Last night I experienced something I never have: I got high. Sat on a couch in a fraternity house with another brother and smoked out of a bong. Marijuana is legal here, relax. The first hit made me cough like I was going to vomit. Not cute. The next few hits really made me feel it. We sat there and watched The Office for hours. Barely even spoke, but it was nice. Well needed after a long day. The night prior, Landon came over drunk as ever. He could barely even stand straight. He then proceeded to tell me about how he has “hoes” and doesn’t tell people that we are together. Really made me feel like shit. Thus, after an anxiety-filled day, I lit up. It was something unexplainable. Very strong, potent weed that made all of my anxiety and stress melt away. I came home listening to disco and had a full night of sleep.
Loyalty and respect. They sound like basic morals that are taught and ingrained into children at a young age. Yet, it seems that in today’s culture of side hoes and lying, these ideas are gone. Vanished. A rarity if that. It seems that faithfulness in a relationship is just a luxury. We have become so subjected to side hoe culture that we have accepted it. When he or she cheats, we just say, “well, they better not do it again.” This is due to a mix of fear of being alone and acceptance to the fact that this has become the norm. Cheating is a normality. “Everyone does it.” We are a society built upon an infrastructure of trust issues and DM’s. Of secret Snapchat messages in risqué clothing while our significant other is in the other room. Too scared to commit to a relationship, but wanting nothing more.

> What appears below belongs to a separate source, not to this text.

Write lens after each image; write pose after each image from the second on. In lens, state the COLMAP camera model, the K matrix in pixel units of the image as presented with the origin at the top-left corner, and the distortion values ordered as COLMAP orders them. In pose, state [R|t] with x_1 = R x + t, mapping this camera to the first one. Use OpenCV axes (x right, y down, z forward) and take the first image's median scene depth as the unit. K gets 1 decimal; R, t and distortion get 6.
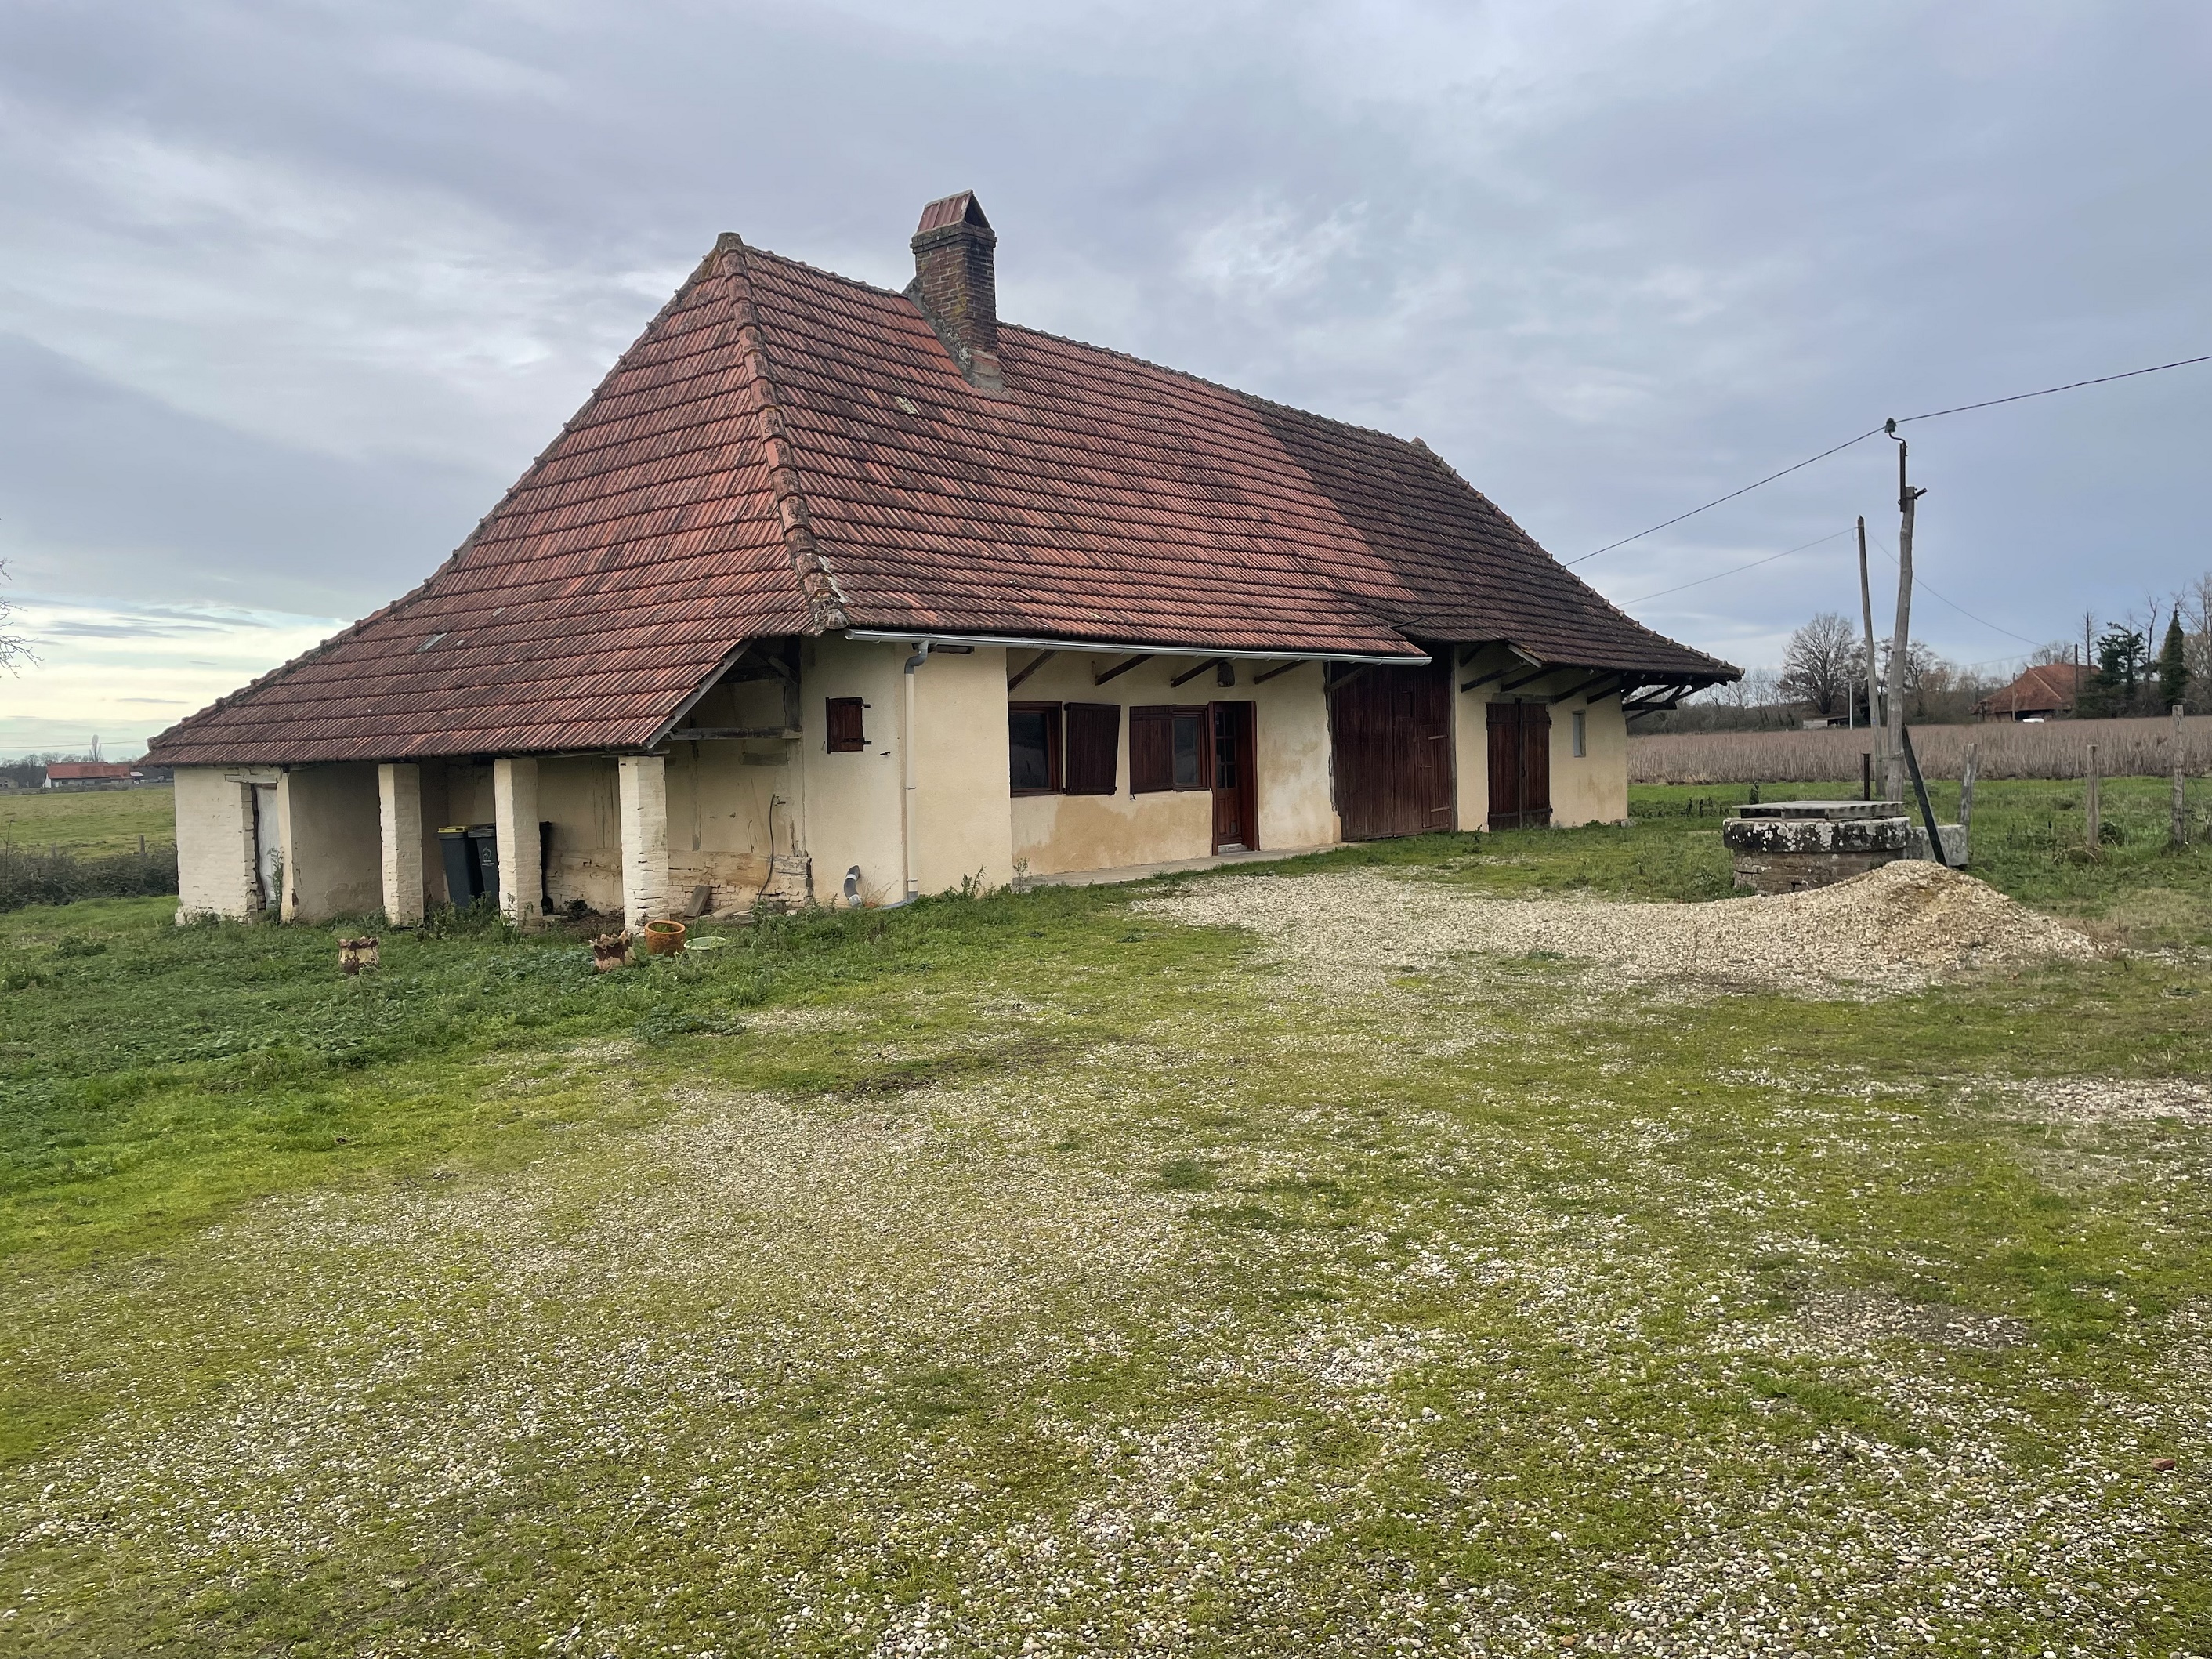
lens RADIAL K [[1690.3, 0, 1109.8], [0, 1690.3, 824.2], [0, 0, 1]] dist [0.046752, 0.000471]
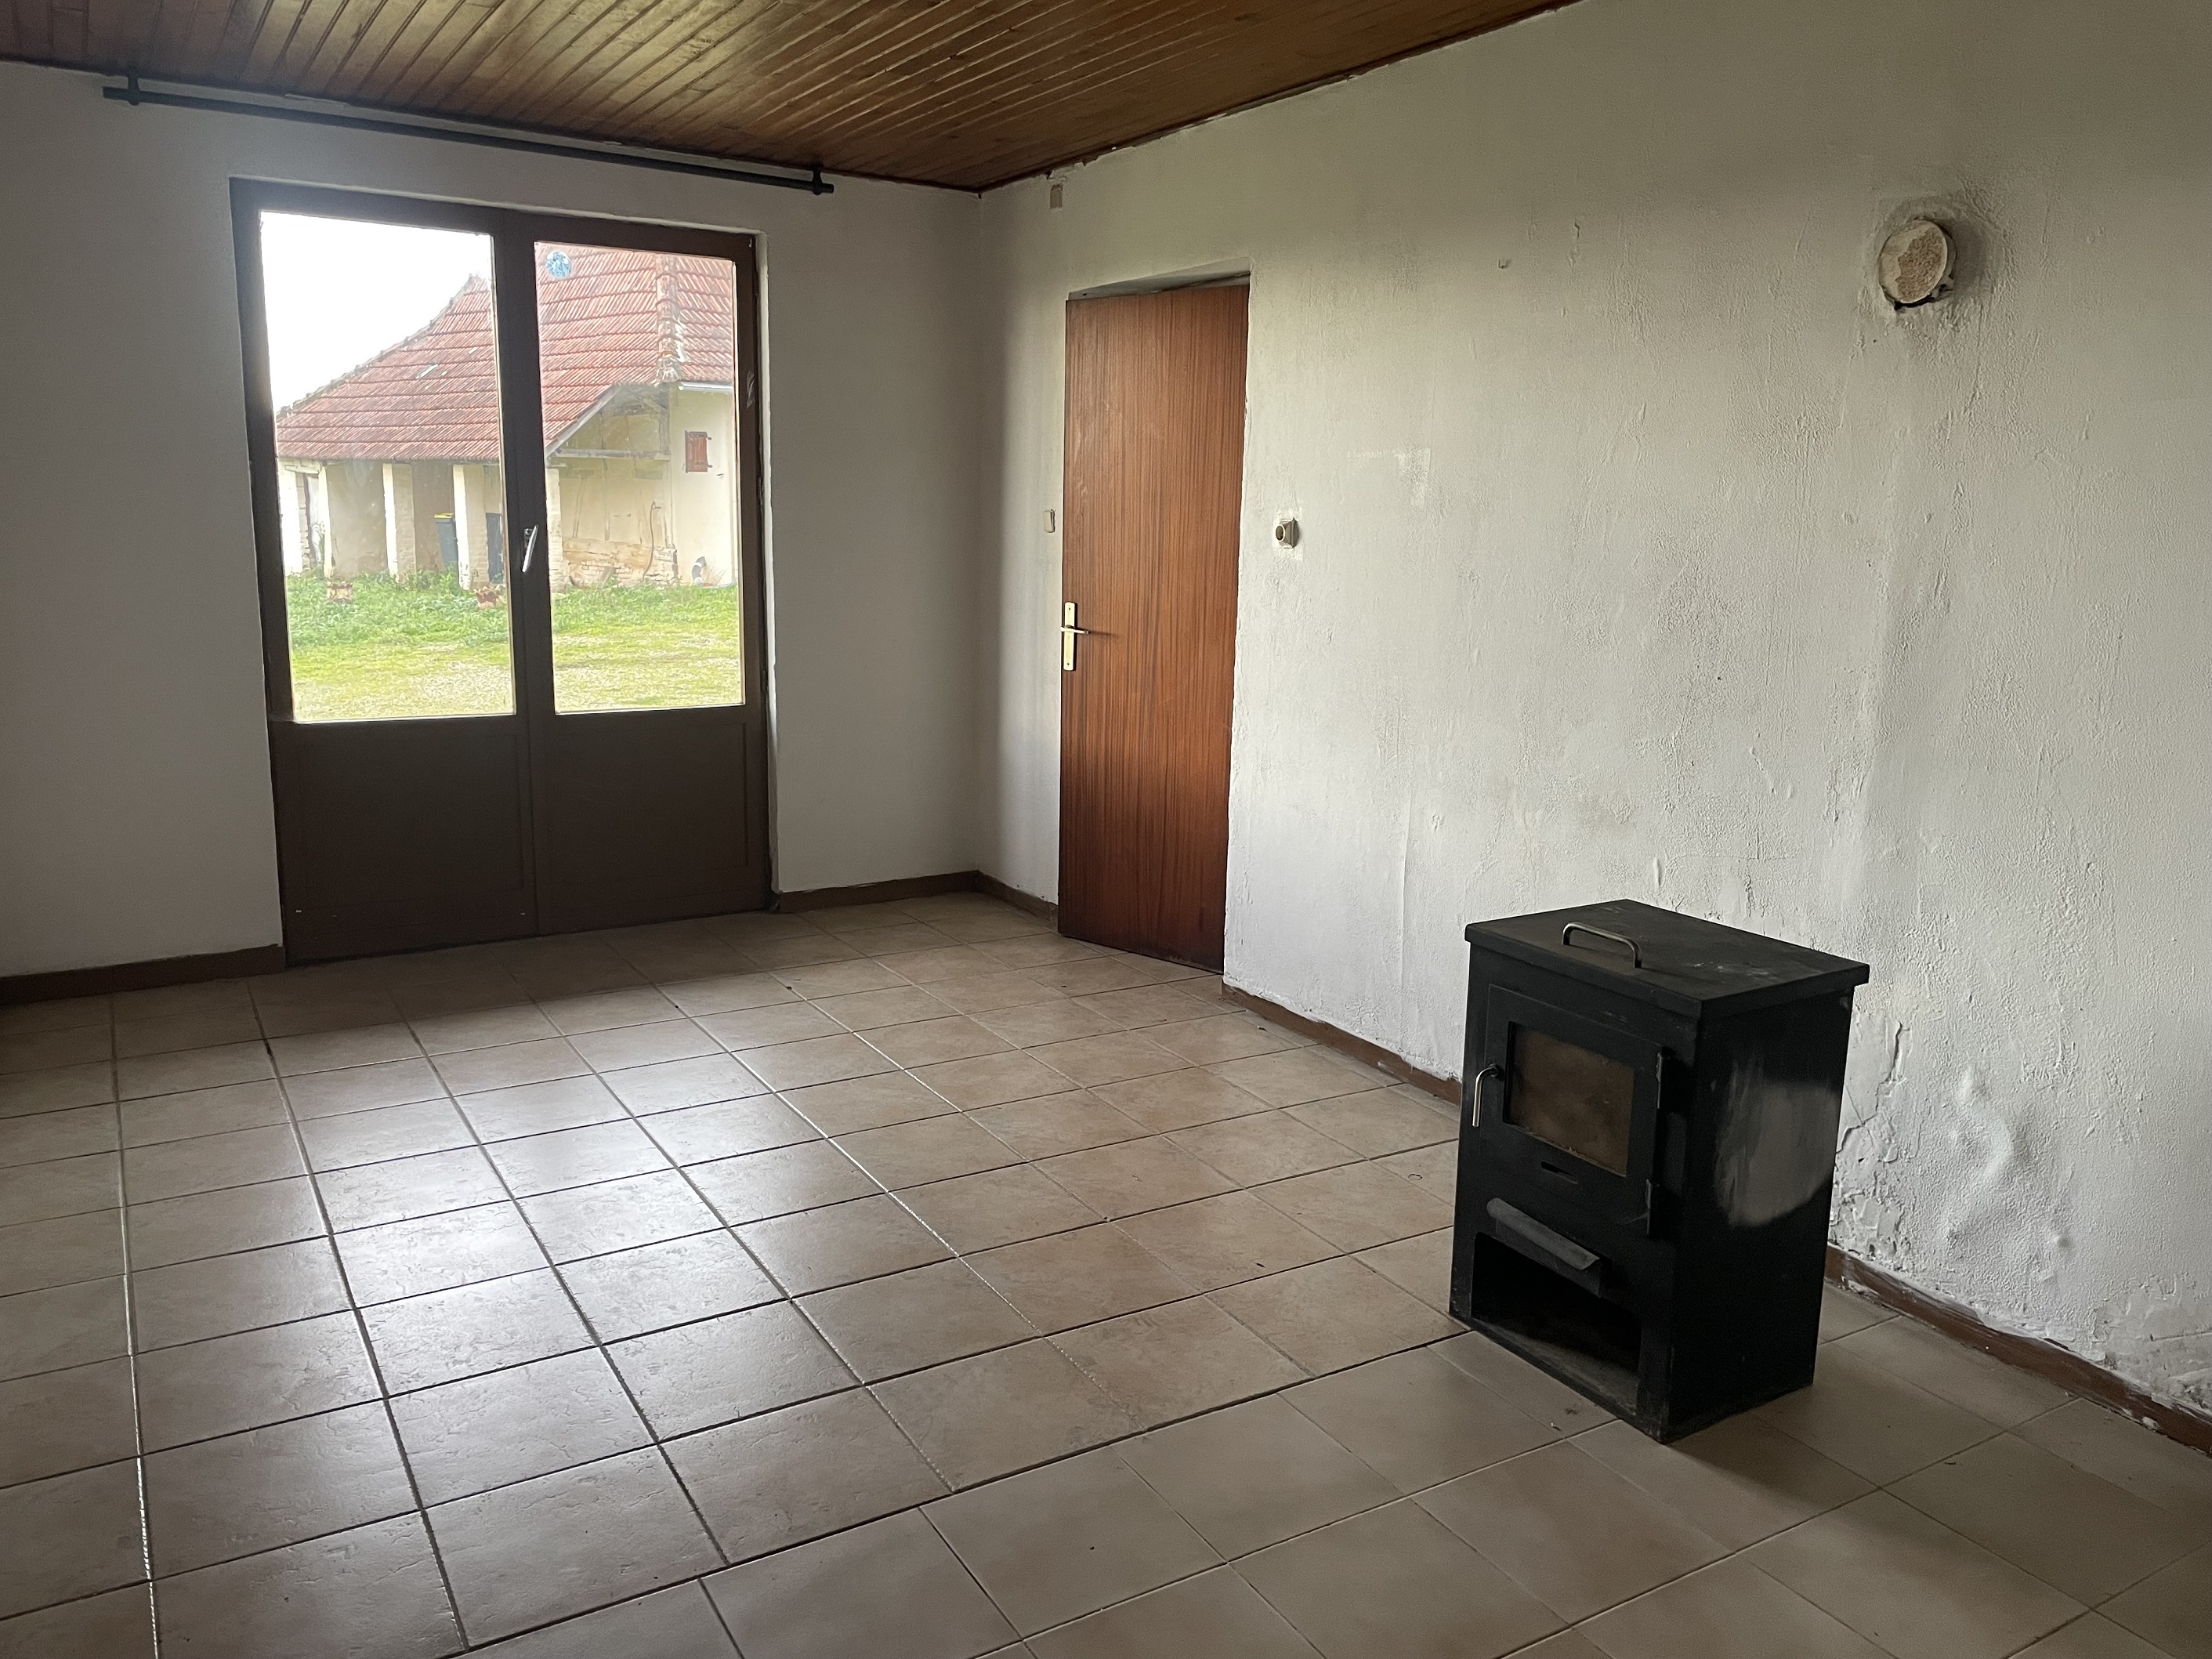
lens RADIAL K [[1690.3, 0, 1105.7], [0, 1690.3, 831.0], [0, 0, 1]] dist [0.046752, 0.000471]
pose [[0.994507, 0.065869, -0.081347, 0.291744], [-0.052149, 0.985647, 0.160560, 0.005485], [0.090756, -0.155436, 0.983668, -0.356243]]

Landon is technically my boyfriend now, yet still has his Tinder in which he actively uses it. I want to bring it up, but I am terrified because I have succumbed to side hoe culture.
Sex isn’t hard. It’s something engrained into our brains due to biological makeup. Opening up to someone; that’s the hard part. Allowing yourself to become vulnerable. Showing sides of weakness, always in hope that they will accept each layer that you shed of yourself. Until you are left with just an exposed core, longing for them to understand. Hoping that when you turn around, after all of this time, their core is exposed to. That you both are on the same level. But we live in a world where things are easier said than done. Lines get blurred, judgement gets passed, and one ends up contributing their whole being only to receive nothing in return. Devastation. Heartbreak. Late nights. Your mind then has to begin the process of healing, again. It seems this same cycle of happiness and love, to heart shattering sadness, to recovery, and all over again plagues everyone. Or at least yours truly. This evening begs the question into my mind, is it truly better to have loved and lost then to never have loved at all?